Cet après-midi, sous un soleil cuisant mais à l’abri des frondaisons, à la Ferme en Coton, près d’Auch, avait lieu un rassemblement à la mémoire de José Jorge (46 ans) et son fils Alban (16 ans), tués vendredi par un automobiliste qui les a percutés de face, dans une ligne droite, alors qu’ils roulaient normalement sur une route de campagne. La nouvelle a provoqué chez celles et ceux qui les connaissaient la sidération.
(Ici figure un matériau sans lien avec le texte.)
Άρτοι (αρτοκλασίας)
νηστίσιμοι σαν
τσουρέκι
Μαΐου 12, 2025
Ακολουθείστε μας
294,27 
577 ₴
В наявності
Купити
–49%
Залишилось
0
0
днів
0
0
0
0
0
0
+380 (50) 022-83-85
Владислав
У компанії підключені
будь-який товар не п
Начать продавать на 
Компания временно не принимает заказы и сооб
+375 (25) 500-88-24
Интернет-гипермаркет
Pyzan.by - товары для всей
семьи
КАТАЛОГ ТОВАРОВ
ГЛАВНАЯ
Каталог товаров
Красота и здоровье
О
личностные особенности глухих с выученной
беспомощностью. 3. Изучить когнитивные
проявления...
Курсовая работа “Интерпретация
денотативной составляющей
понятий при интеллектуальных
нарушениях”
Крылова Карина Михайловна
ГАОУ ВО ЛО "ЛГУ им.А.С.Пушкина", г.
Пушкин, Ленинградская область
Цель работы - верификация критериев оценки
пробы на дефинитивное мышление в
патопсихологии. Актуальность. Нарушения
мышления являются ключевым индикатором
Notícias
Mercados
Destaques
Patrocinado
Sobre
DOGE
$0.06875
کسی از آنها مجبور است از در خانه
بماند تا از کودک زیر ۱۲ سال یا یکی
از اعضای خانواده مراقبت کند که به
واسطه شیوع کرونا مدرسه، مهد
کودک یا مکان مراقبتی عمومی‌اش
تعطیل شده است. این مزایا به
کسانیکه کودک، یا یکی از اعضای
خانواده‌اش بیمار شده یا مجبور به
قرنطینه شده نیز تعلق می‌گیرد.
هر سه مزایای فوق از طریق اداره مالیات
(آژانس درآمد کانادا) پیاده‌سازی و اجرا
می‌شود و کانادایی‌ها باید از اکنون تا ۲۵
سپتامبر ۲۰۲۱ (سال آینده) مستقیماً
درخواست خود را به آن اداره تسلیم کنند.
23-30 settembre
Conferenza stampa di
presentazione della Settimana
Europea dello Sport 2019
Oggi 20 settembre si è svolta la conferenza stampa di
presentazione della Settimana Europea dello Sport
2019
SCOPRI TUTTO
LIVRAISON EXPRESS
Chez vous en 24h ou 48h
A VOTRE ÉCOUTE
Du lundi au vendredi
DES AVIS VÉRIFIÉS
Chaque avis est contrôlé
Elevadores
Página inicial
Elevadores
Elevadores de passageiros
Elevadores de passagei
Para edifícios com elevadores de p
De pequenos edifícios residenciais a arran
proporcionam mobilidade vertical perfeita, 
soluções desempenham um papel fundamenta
De très nombreux ami·e·s avaient tenu à participer à cet hommage. Plus de 200 cyclistes et des centaines de jeunes et moins jeunes venus en fourgonnettes, en bus ou en voiture (les autorités avaient mobilisé police nationale et municipale pour réguler la circulation). On prend la mesure de l’amitié, de l’estime, des sentiments qui lient ces belles personnes, ce couple chaleureux, José et Odile, ainsi que leurs enfants, Alban, Mathilde et Louise, à d’innombrables personnes. Le père de José, venu tout exprès du Portugal, dit sa joie de voir combien son fils et son petit-fils avaient « de vrais amis ».
La cérémonie a lieu, sous les arbres, chênes et cerisiers, à la plantation desquels José a participé jadis. C’est Antoine qui anime : dans le civil, il est clown, sa compagne Servane également, qui témoigne au micro ("Bibeu et Humphrey"). Antoine, qui les connaissait bien, qualifie José et Alban de « beaux vivants ». L’ambiance est faite de recueillement, de tristesse et d’humour. Beaucoup de ceux qui interviendront au micro rappelleront des moments drôles avec José ou Alban, que ce soient des amis de José, ses collègues de travail, le secrétaire général de la CGT ou le directeur de la Caisse de Sécu (son patron) ou les copains et camarades d’Alban. L’assemblée rit parfois, mais les larmes sont là, à peine refoulées, le masque dissimulant l’émotion. Au micro, il faut la main secourable d’un ou d’une autre pour pouvoir lire sans défaillir son texte.
Les témoignages attestent tous que José était serviable, dévoué, intelligent, efficace, présent, actif, « roi de la débrouille », très proche de ses enfants, mari et père investi. Ce ne sont nullement des compliments de circonstance. C’était aussi « le roi des ordis » : informaticien de profession, il était très sollicité dans le privé. Damien Domenech, élu à la mairie d’Auch sous l’étiquette Alternative Front de G’Auch (comme le fut précédemment José), sollicite l’assemblée pour savoir qui a obtenu un ordi ou reçu des conseils informatiques venant de José, des dizaines de mains se lèvent. Idem pour l’aide au vélo. Les camarades d’Alban se relaient pour dire combien ils et elles appréciaient sa personnalité, son attitude apaisante : « on te garde une place dans la classe ».
Anne-Catherine (qui accueille généreusement sur la Ferme en Coton avec Nicolas) évoque : « je vais prendre ta douleur », et un murmure chanté l’accompagne.
La haie d’honneur aux cyclistes et ces cyclistes alignés devant le passage des cercueils ont été un moment d’une intense émotion. Cette cérémonie laïque est la plus belle des cérémonies qui soit. Le sourire d’Odile, de Mathilde et de Louise, servait sans doute à conjurer le malheur, mais peut-être révélait-il combien cet hommage est précieux pour les survivants d’une telle tragédie.